● **Page extract**:
+-------+
Longest string challenge
Note: This task description was recently changed to following discussions on the talk page about intent, the nature of restrictions, and applicability. The new task should not invalidate any solutions and provides additional guidance and flexibility.
Background
- This problem and challenge is inspired by one that used to be given as a challenge to students learning Icon. It was intended to be tried in Icon and another language the student was familiar with. The basic problem is quite simple the challenge and fun part came through the introduction of restrictions. Experience has shown that the original restrictions required some adjustment to bring out the intent of the challenge and make it suitable for Rosetta Code.
- The original programming challenge and some solutions can be found at Unicon Programming TWiki / Longest Strings Puzzle. (See notes on talk page if you have trouble with the site).
Basic problem statement:
- Write a program that reads lines from standard input and, upon end of file, writes the longest line to standard output.
- If there are ties for the longest line, the program writes out all the lines that tie.
- If there is no input, the program should produce no output.
Original list of restrictions:
- 1. No comparison operators may be used.
- 2. No arithmetic operations, such as addition and subtraction, may be used.
- 3. The only datatypes you may use are integer and string. In particular, you may not use lists.
An additional restriction became apparent in the discussion.
- 4. Do not re-read the input file. Avoid using files as a replacement for lists.
Intent of Restrictions
- Because of the variety of languages on Rosetta and the wide variety of concepts used in them there needs to be a bit of clarification and guidance here to get to the spirit of the challenge and the intent of the restrictions.
- The basic problem can be solved very conventionally and that's boring and pedestrian. The original intent here wasn't to unduly frustrate people with interpreting the restrictions, it was to get people to think outside of their particular box and have a bit of fun doing it.
- The guiding principle here should be that when using the language of your choice, try to solve this creatively showing off some of your language capabilities. If you need to bend the restrictions a bit, explain why and try to follow the intent. If you think you've implemented a 'cheat' call out the fragment yourself and ask the reader if they can spot why. If you absolutely can't get around one of the restrictions, say why in your description.
- Now having said that, the restrictions require some elaboration.
- In general, the restrictions are meant to avoid the explicit use of these features.
+-------+
● **Dataset records**:

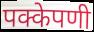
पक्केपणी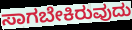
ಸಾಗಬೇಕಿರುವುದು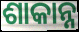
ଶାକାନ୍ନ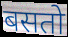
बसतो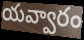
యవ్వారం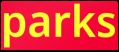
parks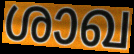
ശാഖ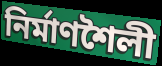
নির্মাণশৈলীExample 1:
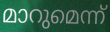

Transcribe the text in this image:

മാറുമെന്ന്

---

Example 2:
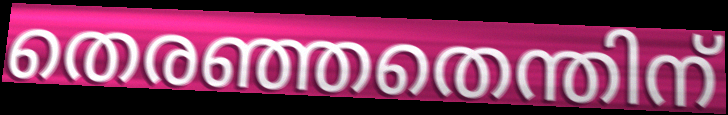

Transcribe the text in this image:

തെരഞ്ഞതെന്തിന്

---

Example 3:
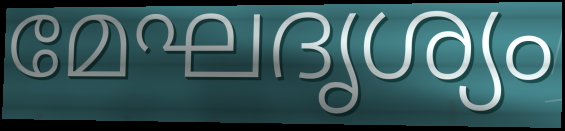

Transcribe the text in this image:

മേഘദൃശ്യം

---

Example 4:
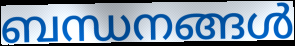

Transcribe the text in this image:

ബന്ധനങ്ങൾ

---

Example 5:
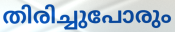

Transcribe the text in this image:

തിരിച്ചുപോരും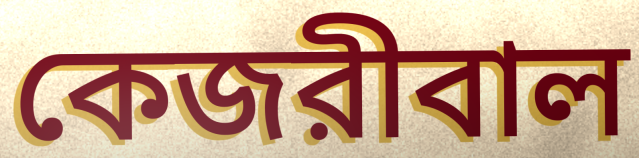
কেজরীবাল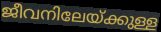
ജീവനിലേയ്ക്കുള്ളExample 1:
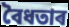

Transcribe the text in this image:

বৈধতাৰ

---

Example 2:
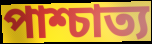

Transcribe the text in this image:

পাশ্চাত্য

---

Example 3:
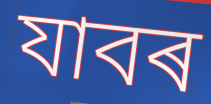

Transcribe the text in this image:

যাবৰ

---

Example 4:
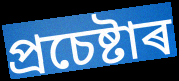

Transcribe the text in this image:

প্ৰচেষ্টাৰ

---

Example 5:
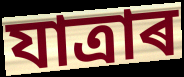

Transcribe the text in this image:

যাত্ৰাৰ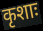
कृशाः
+-------+
● **Written instruction**:
Return the stretch of the longest string challenge page from "Intent of Restrictions" to "of the restrictions.", copied word for word.

● **Correct output**:
Intent of Restrictions
- Because of the variety of languages on Rosetta and the wide variety of concepts used in them there needs to be a bit of clarification and guidance here to get to the spirit of the challenge and the intent of the restrictions.